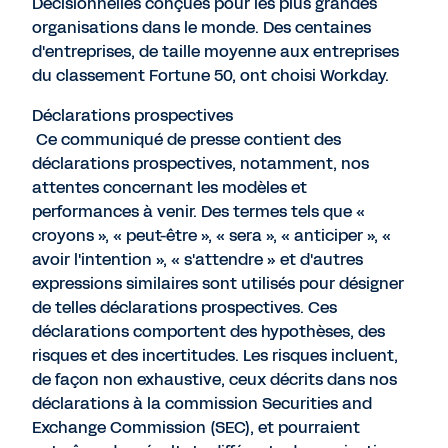
Décisionnelles conçues pour les plus grandes
organisations dans le monde. Des centaines
d'entreprises, de taille moyenne aux entreprises
du classement Fortune 50, ont choisi Workday.
Déclarations prospectives
Ce communiqué de presse contient des
déclarations prospectives, notamment, nos
attentes concernant les modèles et
performances à venir. Des termes tels que «
croyons », « peut-être », « sera », « anticiper », «
avoir l'intention », « s'attendre » et d'autres
expressions similaires sont utilisés pour désigner
de telles déclarations prospectives. Ces
déclarations comportent des hypothèses, des
risques et des incertitudes. Les risques incluent,
de façon non exhaustive, ceux décrits dans nos
déclarations à la commission Securities and
Exchange Commission (SEC), et pourraient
- - -
◆ **Instruction**
Match on "dans" and report each line of the data above that has it.

◆ **Result of the task**
organisations dans le monde. Des centaines
de façon non exhaustive, ceux décrits dans nos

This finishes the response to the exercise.